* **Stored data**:
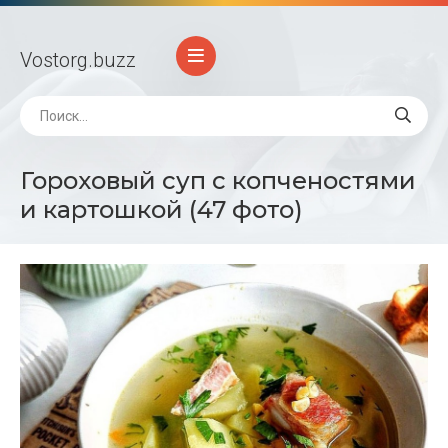
Vostorg
.buzz
Гороховый суп с копченостями
и картошкой (47 фото)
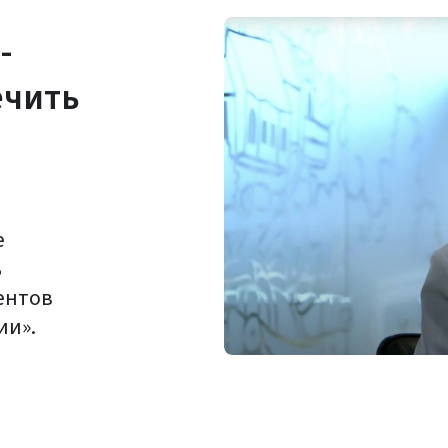
-
ечить
е
ь
ентов
ии».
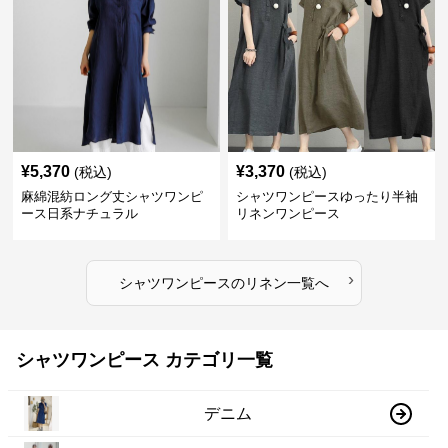
¥
5,370
¥
3,370
(税込)
(税込)
麻綿混紡ロング丈シャツワンピ
シャツワンピースゆったり半袖
ース日系ナチュラル
リネンワンピース
›
シャツワンピース
の
リネン
一覧へ
シャツワンピース カテゴリ一覧
デニム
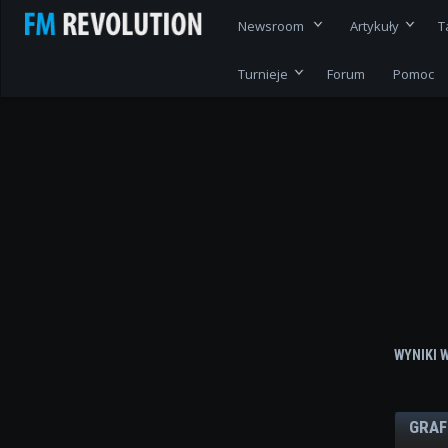
Newsroom
Artykuły
T
Turnieje
Forum
Pomoc
WYNIKI 
GRAF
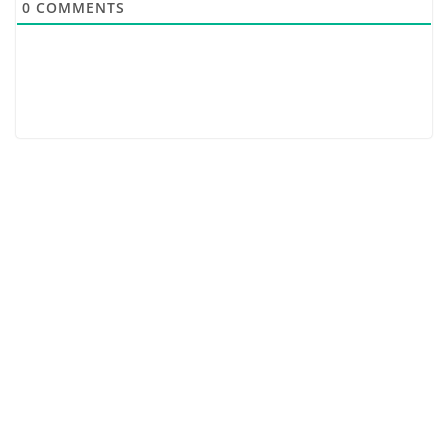
0
COMMENTS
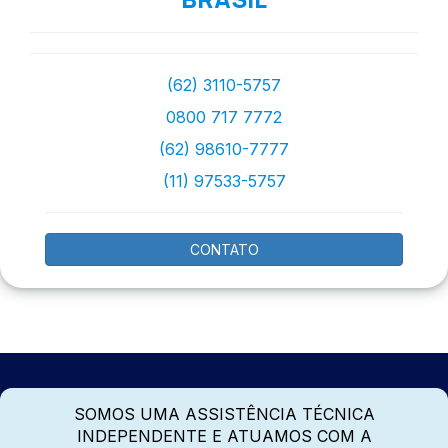
(62) 3110-5757
0800 717 7772
(62) 98610-7777
(11) 97533-5757
CONTATO
SOMOS UMA ASSISTÊNCIA TÉCNICA
INDEPENDENTE E ATUAMOS COM A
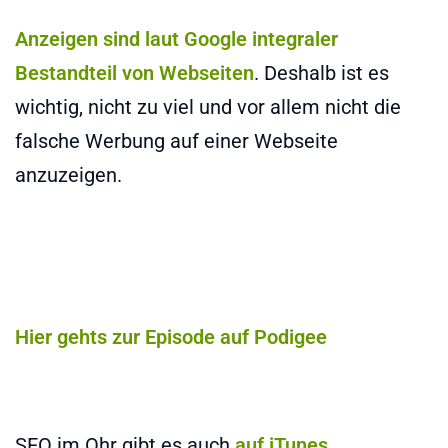
Anzeigen sind laut Google integraler
Bestandteil von Webseiten
. Deshalb ist es
wichtig, nicht zu viel und vor allem nicht die
falsche Werbung auf einer Webseite
anzuzeigen.
Hier gehts zur Episode auf Podigee
SEO im Ohr gibt es auch
auf iTunes
.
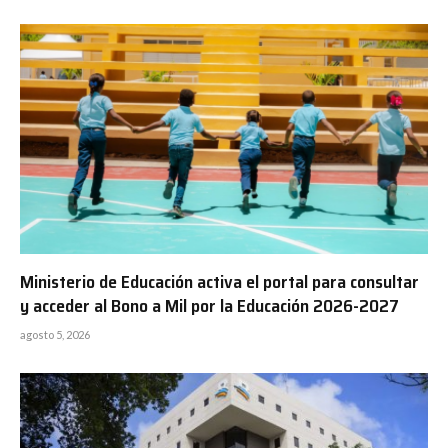
Ministerio de Educación activa el portal para consultar
y acceder al Bono a Mil por la Educación 2026-2027
agosto 5, 2026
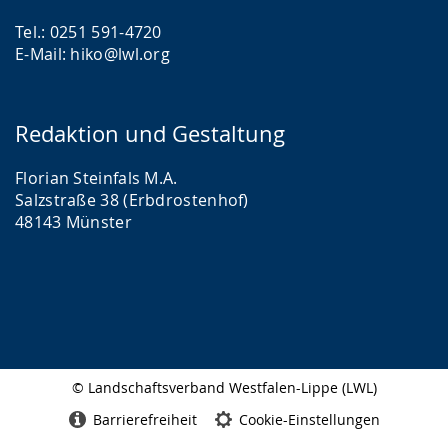
Tel.: 0251 591-4720
E-Mail: hiko@lwl.org
Redaktion und Gestaltung
Florian Steinfals M.A.
Salzstraße 38 (Erbdrostenhof)
48143 Münster
© Landschaftsverband Westfalen-Lippe (LWL)
Seitenabschluss
Barrierefreiheit
Cookie-Einstellungen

* **Requirement**:
State how many lines of the stored data contain the string "Educación", counting only matches in the same letter case, and give the number alone.

* **Answer for this exercise**:
2